From tropic to tundra: M’Kayla Mike’s journey to Minnesota
SLEEPY EYE — Most people would consider M’Kayla Mike to be crazy for coming from the tropical island of St. Thomas to the freezing cold of Minnesota.
However, Mike made the transition from her home in the U.S. Virgin Islands to Sleepy Eye, Minnesota, to improve her chances of playing college basketball. She served as an important piece to the Sleepy Eye High School girls’ basketball team’s outstanding 2015-16 season as a junior and is now helping lead the team as a senior.
Understandably, Mike is not a fan of snow, seeing as how St. Thomas never gets colder than the low-60s in the winter months.
“For them to tell me that last year was a good winter, that was strange,” Mike said. “They told me, ‘Oh, this is a good winter.’ I’m just like ‘OK…'”
Mike previously played basketball at the FIBA International level with the U.S. Virgin Islands 15-U team and played organized basketball since she was in fourth grade. The Virgin Islands 15-U team traveled to Mexico to face other teams from Central America, which helped Mike become a tenacious point guard.
Coming up to the United States became a possibility when her brother, Ryan Mills, presented the idea to her. Mills had played football at Central Lakes College in Brainerd and managed to get his sister up to Minnesota as well.
“He was promoting Sleepy Eye basketball,” Mike said. “He said stuff like, ‘They’re really good, I want you to come up here and get the experience.

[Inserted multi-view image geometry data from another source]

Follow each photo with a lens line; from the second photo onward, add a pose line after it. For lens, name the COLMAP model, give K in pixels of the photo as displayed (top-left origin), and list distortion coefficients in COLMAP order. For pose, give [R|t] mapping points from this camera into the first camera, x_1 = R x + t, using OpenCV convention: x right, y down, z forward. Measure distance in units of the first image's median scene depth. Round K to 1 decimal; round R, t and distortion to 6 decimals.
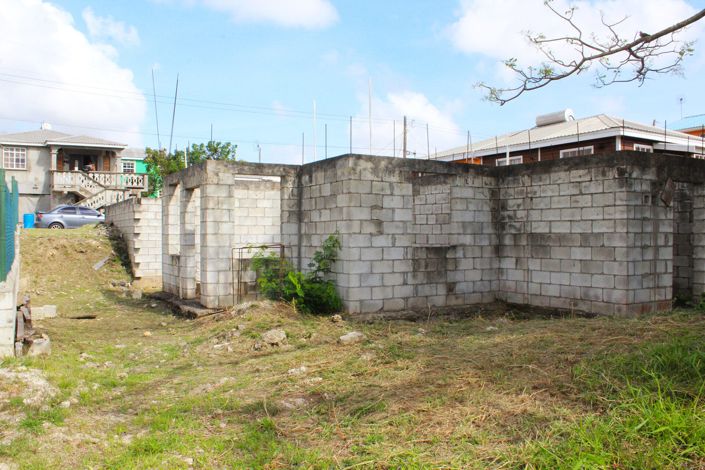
lens RADIAL K [[595.5, 0, 340.1], [0, 595.5, 246.3], [0, 0, 1]] dist [-0.168988, 0.161497]
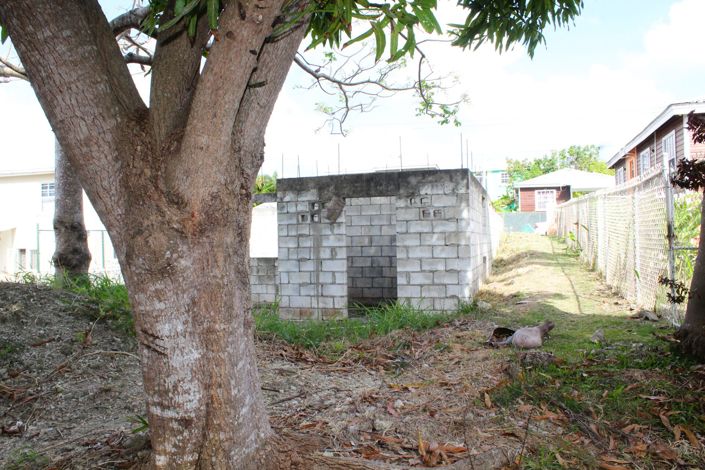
lens RADIAL K [[595.5, 0, 340.1], [0, 595.5, 246.3], [0, 0, 1]] dist [-0.168988, 0.161497]
pose [[0.672219, -0.007745, -0.740312, 1.313898], [0.004855, 0.999970, -0.006053, -0.016229], [0.740337, 0.000475, 0.672236, 0.229259]]
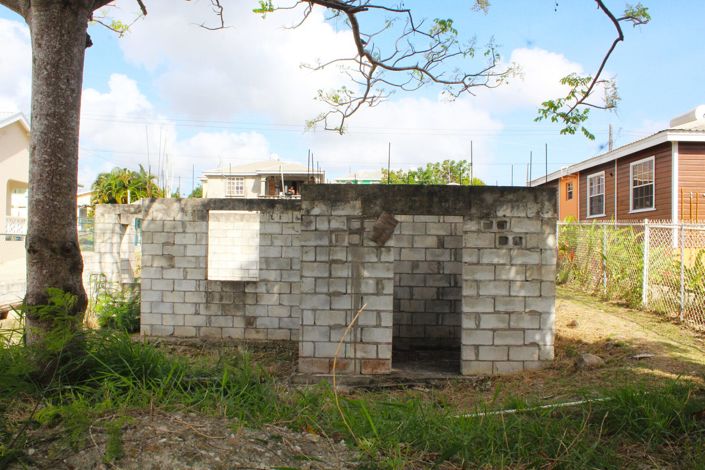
lens RADIAL K [[595.5, 0, 340.1], [0, 595.5, 246.3], [0, 0, 1]] dist [-0.168988, 0.161497]
pose [[0.847915, 0.014110, -0.529945, 0.905284], [-0.026287, 0.999535, -0.015447, -0.050806], [0.529481, 0.027029, 0.847891, 0.220789]]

If you don’t like it, you can go back home.’
“I obviously liked it because I came back up for another year.”
Sleepy Eye coach Ryan Hulke welcomed Mike with open arms, utilizing her international experience while honing other attributes she lacked in her game.
“She’s small, but she definitely knows how to use her body to create space,” Hulke said. “She takes care of the ball well, she dribbles well, so she had those attributes for us. The biggest thing with her coming in was defensively doing a lot of trapping zones and pressing type of things that we do that she really wasn’t accustomed to at the international level.”
Hulke said Mike began to really catch onto those defensive teachings around postseason time last year. Now, Mike is a regular in the Indians’ deep rotation that has given teams fits this year.
Earning her spot on the team was not easy, but Mike managed to prove to Hulke that she was worthy of her playing time.
“I tried to make sure that I’m improving every day in practice; when I go out on the court, I do my best not only to make myself look good, but to help my teammates look good,” Mike said. “I’m not really a selfish player, so I love to make plays for my teammates and everything. I’m sure that’s what coaches like to see as well other than just playing for yourself.”
At 5-foot-4, Mike has always played point guard ever since her early days in organized basketball. Because of this, her ball-handling has been one of her biggest strengths, which has given her a chance to be a viable option opposite of the team’s starting point guard Madi Heiderscheidt.
Hulke lauded Mike as a quiet leader who leads by example, providing a spark off the bench for the Indians. Getting the chance to play for Hulke has been quite the experience for Mike.
“I was amazed with coach Hulke because he’s able to just draw up plays and when he tells the team to do it and they actually do it, it actually works and everything,” Mike said. “I just think he’s an amazing coach and everything — I don’t even think I could just draw up a play and then put it on the court and have it work.”
Mike also plays softball for Sleepy Eye and even though she said it’s not her favorite sport like basketball is, she still enjoys staying active and being involved in the team atmosphere. She started in right field for the Indians team that made a deep run in the Section 2A playoffs last year.
Halfway through her senior year, Mike has gotten some looks at the junior college level, which often serves as a great launch pad for playing at the higher levels. Hulke said Rochester Community and Technical College as well as Minnesota West Community College are the big two schools in the running, but there are a couple others she is considering as well.
“It’s going pretty well; I’m cutting down my decisions because I don’t really have that much time in the long run if you look at it,” Mike said. “I’m basing it on what they have. I’m going to cut them down and then do some college visits. Academically, scholarship-wise — I’m going to look at all of that before I choose a school. It’s pretty good right now.”